> [What you should do]:
Line by line, retype the material exactly and leave each picture out.

** Extracted entries follows **

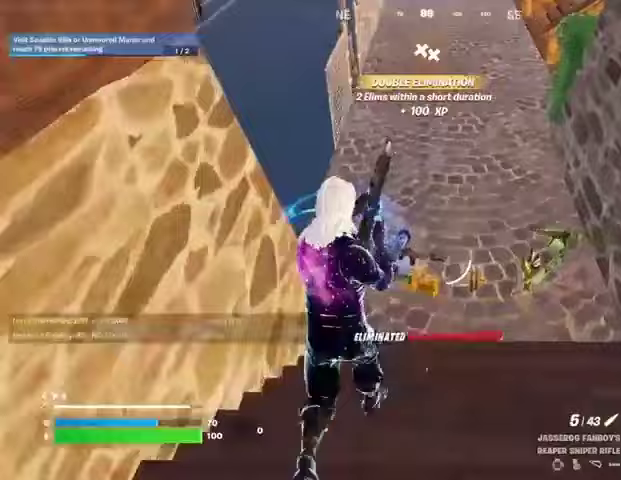
{"buttons": [], "left_stick": "up", "right_stick": "center", "events": [[133, "right_stick", "right"], [200, "left_stick", "up-left"], [367, "R1", "down"], [367, "right_stick", "center"], [433, "TRIANGLE", "down"], [500, "R1", "up"], [500, "TRIANGLE", "up"], [500, "left_stick", "up"]]}
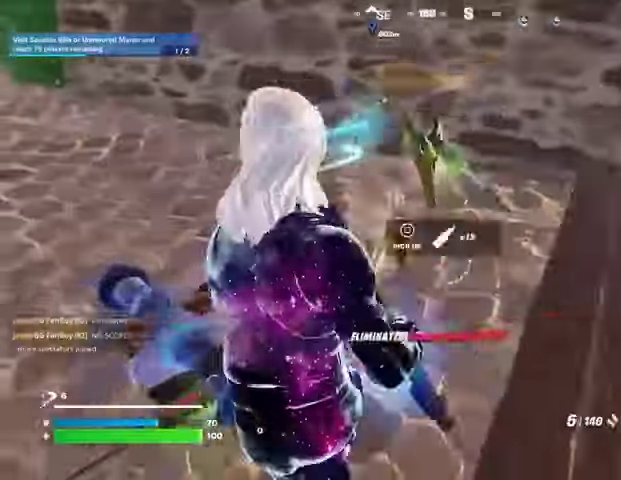
{"buttons": [], "left_stick": "up", "right_stick": "center", "events": [[33, "L3", "down"], [100, "L3", "up"], [100, "left_stick", "up-right"], [133, "right_stick", "up"], [233, "right_stick", "left"], [333, "left_stick", "up"], [367, "R1", "down"], [433, "right_stick", "center"], [500, "R1", "up"]]}
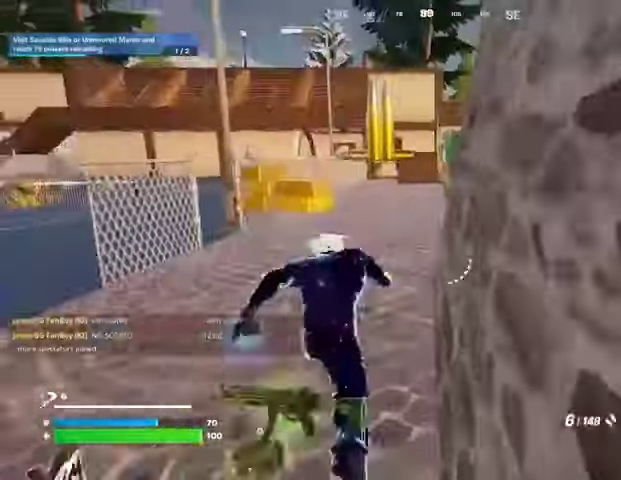
{"buttons": [], "left_stick": "up-right", "right_stick": "left", "events": [[33, "left_stick", "up-left"], [300, "left_stick", "up"], [400, "right_stick", "left"], [433, "left_stick", "up-right"]]}
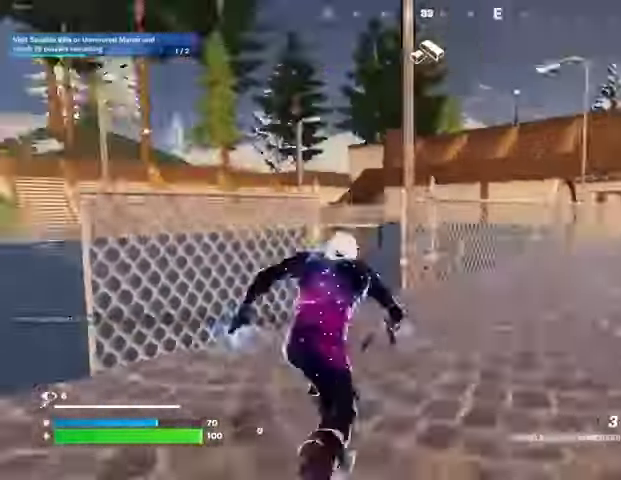
{"buttons": [], "left_stick": "up-right", "right_stick": "center", "events": [[67, "right_stick", "center"]]}
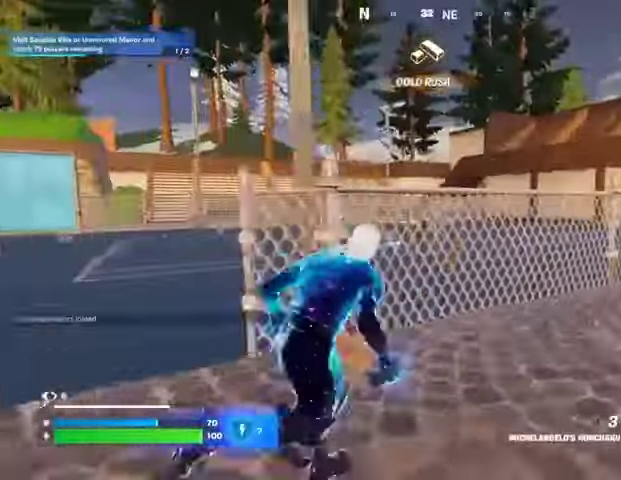
{"buttons": [], "left_stick": "up", "right_stick": "center", "events": [[333, "CROSS", "down"], [333, "left_stick", "up"], [433, "CROSS", "up"], [433, "right_stick", "down-left"], [500, "right_stick", "center"]]}
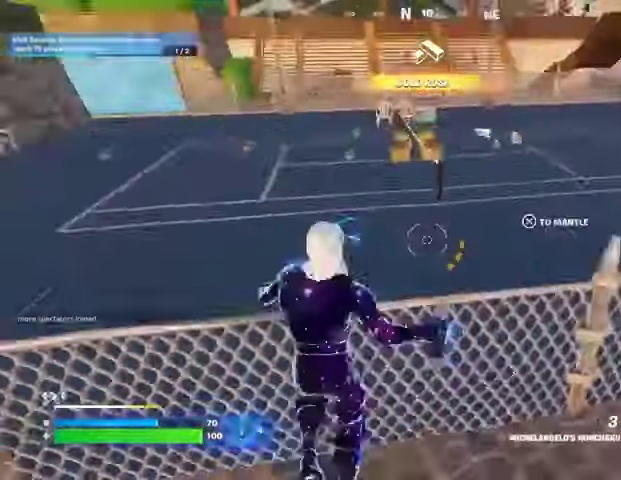
{"buttons": [], "left_stick": "up", "right_stick": "center", "events": [[67, "CROSS", "down"], [167, "CROSS", "up"]]}
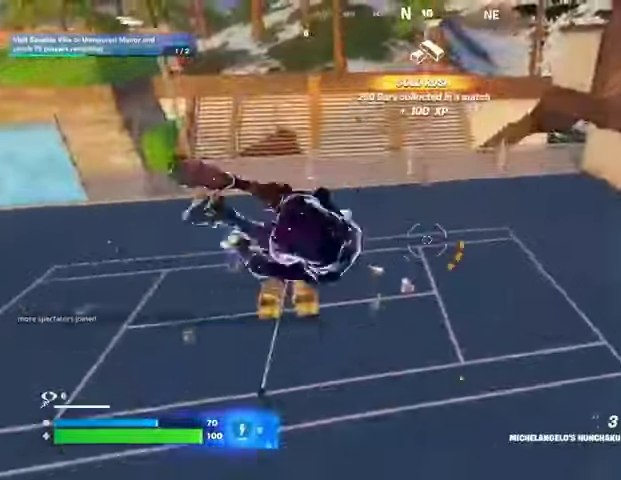
{"buttons": [], "left_stick": "up-left", "right_stick": "center", "events": [[33, "left_stick", "up-left"], [33, "right_stick", "right"], [133, "right_stick", "center"]]}
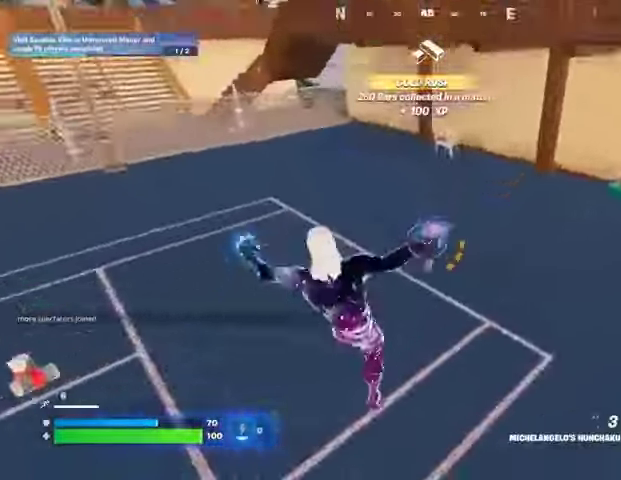
{"buttons": [], "left_stick": "up-left", "right_stick": "right", "events": [[33, "right_stick", "up"], [133, "CROSS", "down"], [133, "right_stick", "center"], [200, "CROSS", "up"], [333, "right_stick", "up"], [367, "L2", "down"], [433, "right_stick", "right"], [467, "L2", "up"]]}
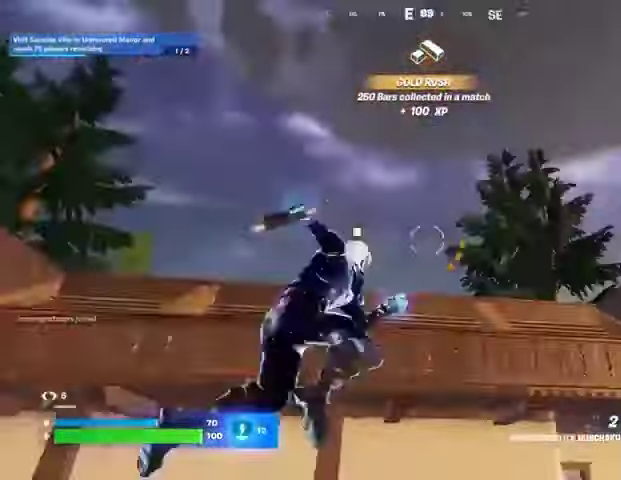
{"buttons": [], "left_stick": "up-left", "right_stick": "down", "events": [[33, "right_stick", "center"], [233, "right_stick", "up"], [367, "right_stick", "left"], [433, "right_stick", "down"]]}
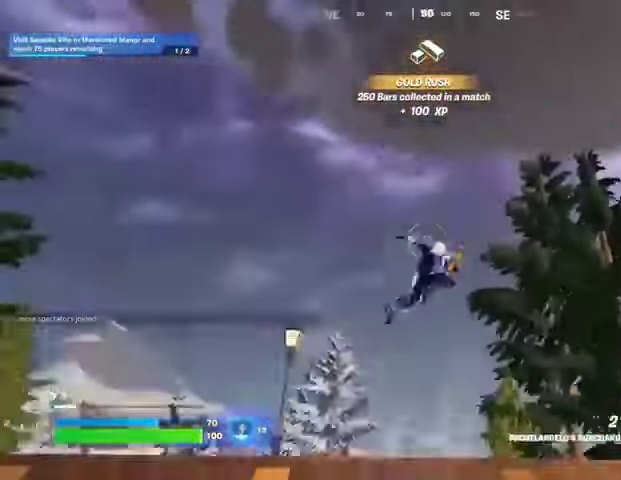
{"buttons": [], "left_stick": "up-left", "right_stick": "center", "events": [[200, "right_stick", "center"]]}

** End of Extracted entries **

> [Answer to this task]:
{"buttons": [], "left_stick": "up", "right_stick": "center", "events": [[133, "right_stick", "right"], [200, "left_stick", "up-left"], [367, "R1", "down"], [367, "right_stick", "center"], [433, "TRIANGLE", "down"], [500, "R1", "up"], [500, "TRIANGLE", "up"], [500, "left_stick", "up"]]}
{"buttons": [], "left_stick": "up", "right_stick": "center", "events": [[33, "L3", "down"], [100, "L3", "up"], [100, "left_stick", "up-right"], [133, "right_stick", "up"], [233, "right_stick", "left"], [333, "left_stick", "up"], [367, "R1", "down"], [433, "right_stick", "center"], [500, "R1", "up"]]}
{"buttons": [], "left_stick": "up-right", "right_stick": "left", "events": [[33, "left_stick", "up-left"], [300, "left_stick", "up"], [400, "right_stick", "left"], [433, "left_stick", "up-right"]]}
{"buttons": [], "left_stick": "up-right", "right_stick": "center", "events": [[67, "right_stick", "center"]]}
{"buttons": [], "left_stick": "up", "right_stick": "center", "events": [[333, "CROSS", "down"], [333, "left_stick", "up"], [433, "CROSS", "up"], [433, "right_stick", "down-left"], [500, "right_stick", "center"]]}
{"buttons": [], "left_stick": "up", "right_stick": "center", "events": [[67, "CROSS", "down"], [167, "CROSS", "up"]]}
{"buttons": [], "left_stick": "up-left", "right_stick": "center", "events": [[33, "left_stick", "up-left"], [33, "right_stick", "right"], [133, "right_stick", "center"]]}
{"buttons": [], "left_stick": "up-left", "right_stick": "right", "events": [[33, "right_stick", "up"], [133, "CROSS", "down"], [133, "right_stick", "center"], [200, "CROSS", "up"], [333, "right_stick", "up"], [367, "L2", "down"], [433, "right_stick", "right"], [467, "L2", "up"]]}
{"buttons": [], "left_stick": "up-left", "right_stick": "down", "events": [[33, "right_stick", "center"], [233, "right_stick", "up"], [367, "right_stick", "left"], [433, "right_stick", "down"]]}
{"buttons": [], "left_stick": "up-left", "right_stick": "center", "events": [[200, "right_stick", "center"]]}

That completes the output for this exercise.